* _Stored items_
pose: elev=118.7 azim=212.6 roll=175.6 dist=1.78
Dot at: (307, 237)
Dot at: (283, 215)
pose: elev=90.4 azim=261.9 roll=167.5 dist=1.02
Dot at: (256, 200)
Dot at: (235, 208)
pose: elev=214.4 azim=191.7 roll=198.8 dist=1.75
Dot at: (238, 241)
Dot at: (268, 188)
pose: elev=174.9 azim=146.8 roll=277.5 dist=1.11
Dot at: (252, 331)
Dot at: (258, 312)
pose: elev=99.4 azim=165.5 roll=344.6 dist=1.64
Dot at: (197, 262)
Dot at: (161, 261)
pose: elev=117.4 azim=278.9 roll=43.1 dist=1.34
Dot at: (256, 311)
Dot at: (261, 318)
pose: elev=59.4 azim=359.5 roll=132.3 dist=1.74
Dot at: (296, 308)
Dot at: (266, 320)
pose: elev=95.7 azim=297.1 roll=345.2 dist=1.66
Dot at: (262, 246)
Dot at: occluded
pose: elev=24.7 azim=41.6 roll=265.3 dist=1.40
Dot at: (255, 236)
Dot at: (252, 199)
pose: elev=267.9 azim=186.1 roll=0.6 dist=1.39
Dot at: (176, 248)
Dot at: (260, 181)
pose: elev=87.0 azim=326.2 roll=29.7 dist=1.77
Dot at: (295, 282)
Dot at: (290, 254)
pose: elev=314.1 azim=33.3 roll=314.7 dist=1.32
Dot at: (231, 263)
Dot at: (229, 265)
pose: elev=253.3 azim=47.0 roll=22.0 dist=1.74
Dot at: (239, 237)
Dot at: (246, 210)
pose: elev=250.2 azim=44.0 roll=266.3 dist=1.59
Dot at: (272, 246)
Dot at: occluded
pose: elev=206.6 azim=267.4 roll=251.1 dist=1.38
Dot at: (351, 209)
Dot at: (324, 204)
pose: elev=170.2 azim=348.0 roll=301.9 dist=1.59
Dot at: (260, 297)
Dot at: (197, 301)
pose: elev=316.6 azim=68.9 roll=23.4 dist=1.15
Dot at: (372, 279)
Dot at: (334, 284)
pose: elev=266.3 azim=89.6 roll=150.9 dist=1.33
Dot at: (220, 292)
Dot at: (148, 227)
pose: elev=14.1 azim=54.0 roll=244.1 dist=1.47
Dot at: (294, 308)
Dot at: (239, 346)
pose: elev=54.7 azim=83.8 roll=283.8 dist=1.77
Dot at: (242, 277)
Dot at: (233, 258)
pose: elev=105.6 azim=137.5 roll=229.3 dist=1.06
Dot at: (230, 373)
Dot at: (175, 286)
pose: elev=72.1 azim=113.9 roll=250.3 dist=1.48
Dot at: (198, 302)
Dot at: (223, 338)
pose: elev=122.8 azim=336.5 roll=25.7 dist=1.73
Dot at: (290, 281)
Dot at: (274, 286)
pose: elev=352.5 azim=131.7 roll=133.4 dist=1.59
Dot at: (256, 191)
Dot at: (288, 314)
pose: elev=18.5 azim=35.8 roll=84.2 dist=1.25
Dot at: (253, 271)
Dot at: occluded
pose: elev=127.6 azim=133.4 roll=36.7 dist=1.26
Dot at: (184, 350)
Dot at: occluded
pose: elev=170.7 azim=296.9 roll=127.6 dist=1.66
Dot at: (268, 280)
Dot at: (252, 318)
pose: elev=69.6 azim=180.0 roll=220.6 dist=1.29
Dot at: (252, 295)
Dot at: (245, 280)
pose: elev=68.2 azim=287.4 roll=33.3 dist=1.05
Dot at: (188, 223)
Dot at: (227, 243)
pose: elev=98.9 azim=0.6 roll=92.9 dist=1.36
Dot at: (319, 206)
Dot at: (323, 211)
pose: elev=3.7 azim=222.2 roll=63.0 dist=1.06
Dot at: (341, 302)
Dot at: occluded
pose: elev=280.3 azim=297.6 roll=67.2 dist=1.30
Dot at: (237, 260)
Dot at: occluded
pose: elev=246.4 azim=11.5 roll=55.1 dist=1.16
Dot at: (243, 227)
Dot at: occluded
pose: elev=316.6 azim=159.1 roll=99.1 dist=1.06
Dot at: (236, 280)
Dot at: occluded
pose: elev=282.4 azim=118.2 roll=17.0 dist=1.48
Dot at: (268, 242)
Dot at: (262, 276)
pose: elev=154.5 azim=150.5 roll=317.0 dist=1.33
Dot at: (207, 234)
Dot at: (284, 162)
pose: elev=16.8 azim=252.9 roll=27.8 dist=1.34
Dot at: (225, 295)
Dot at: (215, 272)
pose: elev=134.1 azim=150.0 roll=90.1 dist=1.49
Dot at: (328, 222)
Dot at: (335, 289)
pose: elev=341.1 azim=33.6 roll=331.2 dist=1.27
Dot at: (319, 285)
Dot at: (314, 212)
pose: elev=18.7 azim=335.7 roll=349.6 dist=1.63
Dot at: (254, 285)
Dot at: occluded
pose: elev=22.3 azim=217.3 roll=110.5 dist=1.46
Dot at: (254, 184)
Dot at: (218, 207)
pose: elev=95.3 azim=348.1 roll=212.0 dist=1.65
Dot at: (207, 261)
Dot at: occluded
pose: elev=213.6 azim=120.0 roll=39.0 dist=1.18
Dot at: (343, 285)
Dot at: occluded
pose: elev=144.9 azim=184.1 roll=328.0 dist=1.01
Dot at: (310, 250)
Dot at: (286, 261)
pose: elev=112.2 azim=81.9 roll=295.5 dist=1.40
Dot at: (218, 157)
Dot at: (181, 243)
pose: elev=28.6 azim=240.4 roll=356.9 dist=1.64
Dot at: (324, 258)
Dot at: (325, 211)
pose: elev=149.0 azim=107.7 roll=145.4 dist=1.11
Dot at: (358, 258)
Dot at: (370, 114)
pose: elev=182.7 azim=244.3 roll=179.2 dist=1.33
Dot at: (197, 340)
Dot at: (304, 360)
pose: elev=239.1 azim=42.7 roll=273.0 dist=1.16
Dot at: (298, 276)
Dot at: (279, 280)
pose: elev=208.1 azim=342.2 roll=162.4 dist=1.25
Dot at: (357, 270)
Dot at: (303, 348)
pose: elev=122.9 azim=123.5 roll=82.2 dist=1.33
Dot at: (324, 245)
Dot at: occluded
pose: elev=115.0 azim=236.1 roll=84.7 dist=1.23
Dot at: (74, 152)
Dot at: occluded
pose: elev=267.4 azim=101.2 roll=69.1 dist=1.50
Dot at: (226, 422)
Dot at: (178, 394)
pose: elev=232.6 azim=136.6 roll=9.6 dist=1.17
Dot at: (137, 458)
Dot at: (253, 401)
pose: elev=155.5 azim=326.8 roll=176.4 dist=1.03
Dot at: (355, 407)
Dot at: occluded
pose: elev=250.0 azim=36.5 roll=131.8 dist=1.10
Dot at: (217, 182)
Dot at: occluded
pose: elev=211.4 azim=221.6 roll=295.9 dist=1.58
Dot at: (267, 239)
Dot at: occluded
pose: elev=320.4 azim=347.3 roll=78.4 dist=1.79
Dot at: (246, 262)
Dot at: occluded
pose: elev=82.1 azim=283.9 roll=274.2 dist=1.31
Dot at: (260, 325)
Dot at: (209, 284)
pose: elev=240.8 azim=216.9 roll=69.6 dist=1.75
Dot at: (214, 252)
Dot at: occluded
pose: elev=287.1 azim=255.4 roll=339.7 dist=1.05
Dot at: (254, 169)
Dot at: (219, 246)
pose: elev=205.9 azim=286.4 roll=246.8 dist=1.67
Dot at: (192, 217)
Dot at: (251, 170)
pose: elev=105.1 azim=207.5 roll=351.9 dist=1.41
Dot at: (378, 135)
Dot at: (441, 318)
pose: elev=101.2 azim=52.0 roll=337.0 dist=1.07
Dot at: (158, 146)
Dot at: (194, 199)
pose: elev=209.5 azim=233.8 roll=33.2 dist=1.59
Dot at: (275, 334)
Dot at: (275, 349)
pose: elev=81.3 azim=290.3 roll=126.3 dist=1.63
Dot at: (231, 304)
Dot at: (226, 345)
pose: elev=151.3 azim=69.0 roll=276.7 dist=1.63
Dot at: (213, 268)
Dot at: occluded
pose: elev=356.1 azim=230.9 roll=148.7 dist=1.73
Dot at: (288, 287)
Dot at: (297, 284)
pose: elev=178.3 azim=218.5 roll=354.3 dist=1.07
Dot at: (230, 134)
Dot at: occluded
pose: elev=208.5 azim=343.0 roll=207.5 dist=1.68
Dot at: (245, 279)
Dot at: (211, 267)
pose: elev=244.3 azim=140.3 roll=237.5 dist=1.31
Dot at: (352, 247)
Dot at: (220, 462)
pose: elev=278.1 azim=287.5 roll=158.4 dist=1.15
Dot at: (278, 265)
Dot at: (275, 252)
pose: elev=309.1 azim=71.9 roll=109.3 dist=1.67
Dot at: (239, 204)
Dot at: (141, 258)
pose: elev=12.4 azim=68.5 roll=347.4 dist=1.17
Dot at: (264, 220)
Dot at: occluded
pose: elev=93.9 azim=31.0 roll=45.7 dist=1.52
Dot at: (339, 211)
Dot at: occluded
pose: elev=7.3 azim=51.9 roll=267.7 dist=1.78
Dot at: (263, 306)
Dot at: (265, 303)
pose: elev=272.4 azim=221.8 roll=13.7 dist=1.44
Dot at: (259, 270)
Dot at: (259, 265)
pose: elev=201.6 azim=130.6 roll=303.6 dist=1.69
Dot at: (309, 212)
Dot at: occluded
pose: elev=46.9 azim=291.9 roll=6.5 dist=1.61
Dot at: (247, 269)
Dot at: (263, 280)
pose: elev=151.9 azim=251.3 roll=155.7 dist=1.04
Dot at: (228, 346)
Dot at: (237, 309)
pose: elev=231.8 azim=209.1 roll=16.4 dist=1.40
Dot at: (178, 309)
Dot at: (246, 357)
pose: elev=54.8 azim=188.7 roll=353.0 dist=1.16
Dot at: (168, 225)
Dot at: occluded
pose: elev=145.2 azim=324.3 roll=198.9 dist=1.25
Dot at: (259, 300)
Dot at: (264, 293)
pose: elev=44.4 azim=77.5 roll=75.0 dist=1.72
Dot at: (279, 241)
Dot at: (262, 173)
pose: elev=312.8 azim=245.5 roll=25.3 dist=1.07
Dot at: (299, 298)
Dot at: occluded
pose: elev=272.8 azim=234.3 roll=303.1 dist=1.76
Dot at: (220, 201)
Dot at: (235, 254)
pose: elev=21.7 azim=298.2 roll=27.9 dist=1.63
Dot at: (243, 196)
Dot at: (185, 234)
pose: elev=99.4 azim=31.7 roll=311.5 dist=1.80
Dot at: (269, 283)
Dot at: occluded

* _PROBLEM DESCRIPTION_
Copy out the items without any changes, from the first line through the line holding "Dot at: (197, 301)", inclusive.

* _TASK RESULT_
pose: elev=118.7 azim=212.6 roll=175.6 dist=1.78
Dot at: (307, 237)
Dot at: (283, 215)
pose: elev=90.4 azim=261.9 roll=167.5 dist=1.02
Dot at: (256, 200)
Dot at: (235, 208)
pose: elev=214.4 azim=191.7 roll=198.8 dist=1.75
Dot at: (238, 241)
Dot at: (268, 188)
pose: elev=174.9 azim=146.8 roll=277.5 dist=1.11
Dot at: (252, 331)
Dot at: (258, 312)
pose: elev=99.4 azim=165.5 roll=344.6 dist=1.64
Dot at: (197, 262)
Dot at: (161, 261)
pose: elev=117.4 azim=278.9 roll=43.1 dist=1.34
Dot at: (256, 311)
Dot at: (261, 318)
pose: elev=59.4 azim=359.5 roll=132.3 dist=1.74
Dot at: (296, 308)
Dot at: (266, 320)
pose: elev=95.7 azim=297.1 roll=345.2 dist=1.66
Dot at: (262, 246)
Dot at: occluded
pose: elev=24.7 azim=41.6 roll=265.3 dist=1.40
Dot at: (255, 236)
Dot at: (252, 199)
pose: elev=267.9 azim=186.1 roll=0.6 dist=1.39
Dot at: (176, 248)
Dot at: (260, 181)
pose: elev=87.0 azim=326.2 roll=29.7 dist=1.77
Dot at: (295, 282)
Dot at: (290, 254)
pose: elev=314.1 azim=33.3 roll=314.7 dist=1.32
Dot at: (231, 263)
Dot at: (229, 265)
pose: elev=253.3 azim=47.0 roll=22.0 dist=1.74
Dot at: (239, 237)
Dot at: (246, 210)
pose: elev=250.2 azim=44.0 roll=266.3 dist=1.59
Dot at: (272, 246)
Dot at: occluded
pose: elev=206.6 azim=267.4 roll=251.1 dist=1.38
Dot at: (351, 209)
Dot at: (324, 204)
pose: elev=170.2 azim=348.0 roll=301.9 dist=1.59
Dot at: (260, 297)
Dot at: (197, 301)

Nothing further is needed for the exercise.